Retrieving Recommendations from Triton Inference Server#

Now that our server is running, we can send requests to it. This request is composed of values that correspond to the request schema that was created when we exported the ensemble graph.

In the code below we create a request to send to Triton and send it. We will then analyze the response, to show the full experience.

We begin by obtaining 10 examples from our train data to include in the request.

ten_examples = train.compute()['user_id'].unique().sample(10).sort_values().to_frame().reset_index(drop=True)
0 6
1 15
2 70
3 86
4 96
5 109
6 143
7 183
8 609
9 858

Let’s now package the information up as inputs and send it to Triton for inference.

from merlin.systems.triton import convert_df_to_triton_input
import tritonclient.grpc as grpcclient

inputs = convert_df_to_triton_input(inf_workflow.input_schema, ten_examples, grpcclient.InferInput)

outputs = [
    for col in inf_ops.output_schema.column_names
# send request to tritonserver
with grpcclient.InferenceServerClient("localhost:8001") as client:
    response = client.infer("executor_model", inputs, outputs=outputs)

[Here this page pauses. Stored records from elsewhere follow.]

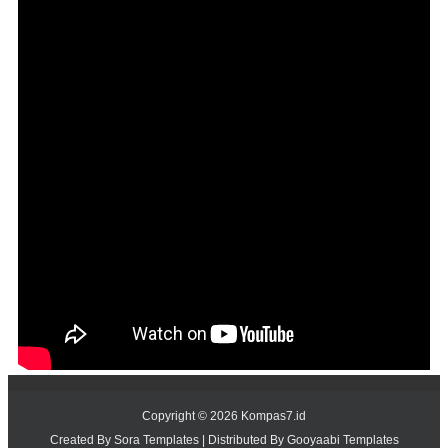
Copyright ©
2026
Kompas7.id
Created By
Sora Templates
| Distributed By
Gooyaabi Templates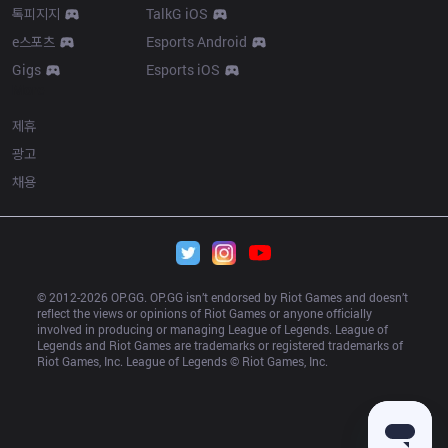
톡피지지
TalkG iOS
e스포츠
Esports Android
Gigs
Esports iOS
More
제휴
광고
채용
© 2012-
2026
 OP.GG. OP.GG isn’t endorsed by Riot Games and doesn’t 
reflect the views or opinions of Riot Games or anyone officially 
involved in producing or managing League of Legends. League of 
Legends and Riot Games are trademarks or registered trademarks of 
Riot Games, Inc. League of Legends © Riot Games, Inc.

We can now compare the predictions from the server to those from our local model.

predictions_from_triton = response.as_numpy(outputs[0].name())
local_predictions = model.predict(inf_workflow.transform(nvt.Dataset(ten_examples)))[0]
np.testing.assert_allclose(predictions_from_triton, local_predictions)

We managed to preprocess the data in the same way in serving as we did during training and obtain the same predictions!